Getting Started with lasso regression in R

Do you have a large set of potentially valuable predictors, and you’d like to narrow it down to just the most important ones for your outcome of interest? Lasso regression may be the right tool for you.

Lasso regression

Lasso (which stands for “least absolute shrinkage and selection operator”) regression is a statistical technique built on standard linear regression models, but unlike regular regression, it allows you to start with a large set of possible predictors and narrow it down to just those with the strongest relationships to your outcome.

Statistician Robert Tibshirani, who first described lasso regression as it is implemented today, has also put a tremendous amount of work into making high quality educational materials available for those wishing to learn about lasso regression and related techniques and implement them in R. He is one of the authors of the popular glmnet R package, and co-teaches the free online course Statistical Learning along with fellow influential statistician Trevor Hastie.

Resources for learning lasso regression in R

If you are already comfortable with lasso regression as a statistical technique and simply want to learn how to implement it in R, then I recommend you start with the help materials for the glmnet package, especially the quickstart guide.

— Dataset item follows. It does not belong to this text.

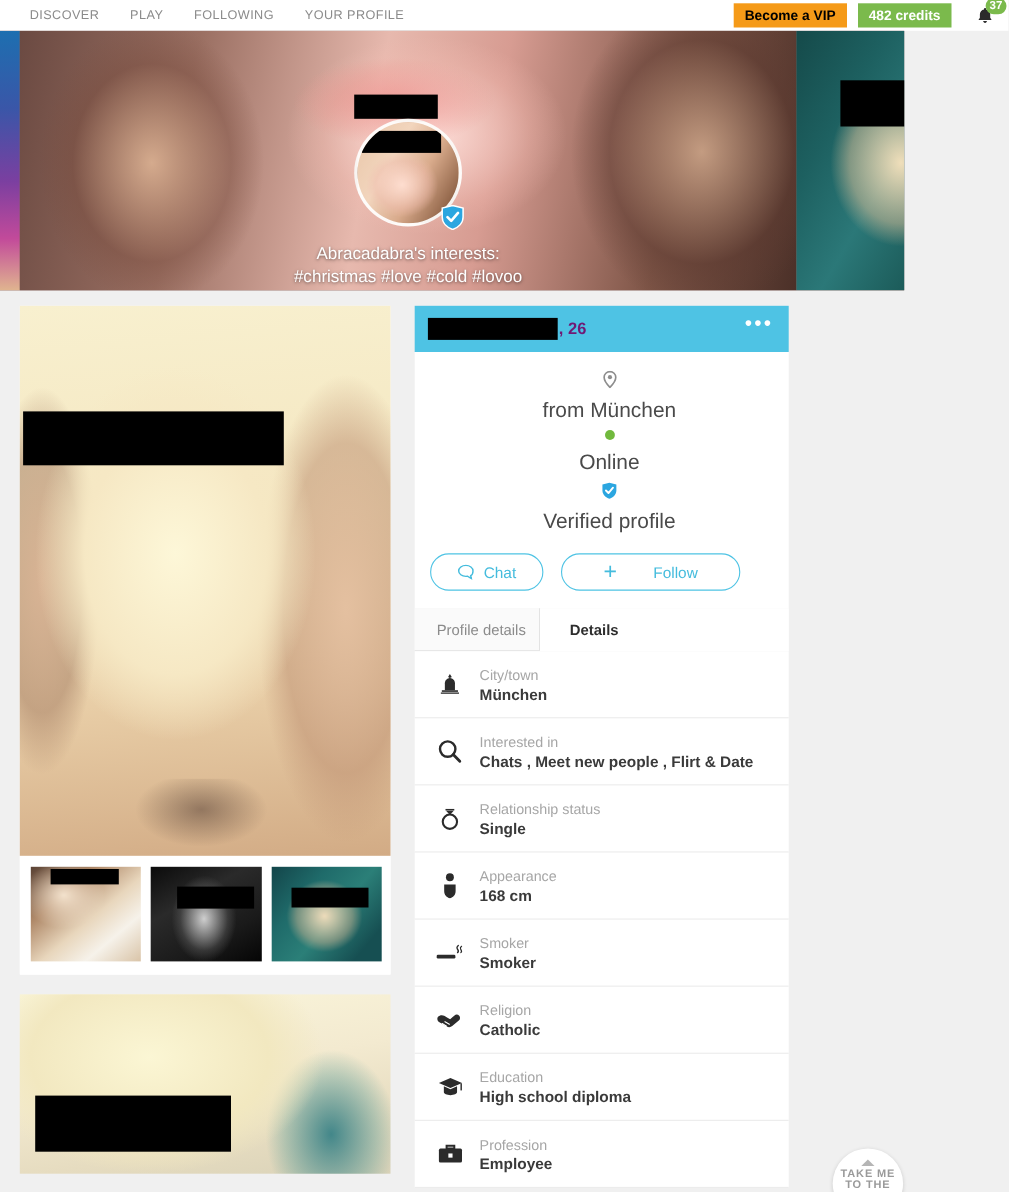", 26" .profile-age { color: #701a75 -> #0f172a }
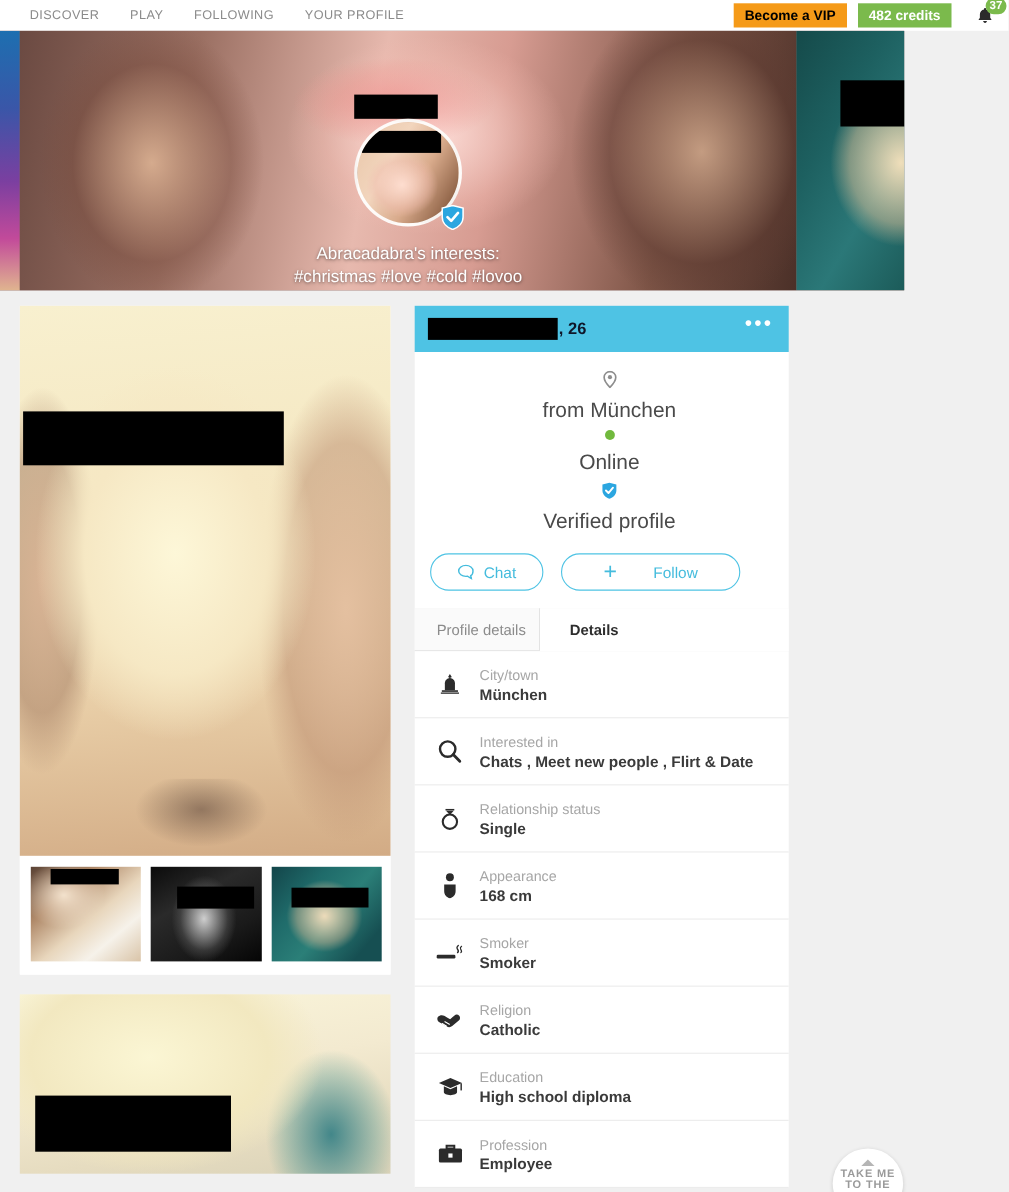"from München" .info-row { flex-direction: column -> none; font-size: 19px -> 16px }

If you need a little more background on how to use R first, check out our R 101 guide.

If you want more of the statistical background behind lasso regression, not just the R code to run it, then I recommend you start with either the free online Statistical Learning course offered by Stanford, or the textbook (also freely available online) the course is based on: Statistical Learning by Gareth James, Daniela Witten, Trevor Hastie, and Robert Tibshirani. In either case, you’ll find they cover a lot more than just lasso regression. They start with the basics of ordinary least squared linear regression and build up to a wide range of important machine learning techniques. You can work through as much or as little of the material as you like (if you want to jump to lasso regression, you’ll find it’s in Chapter 6). Both the course and textbook use R for all of their practical examples and exercises.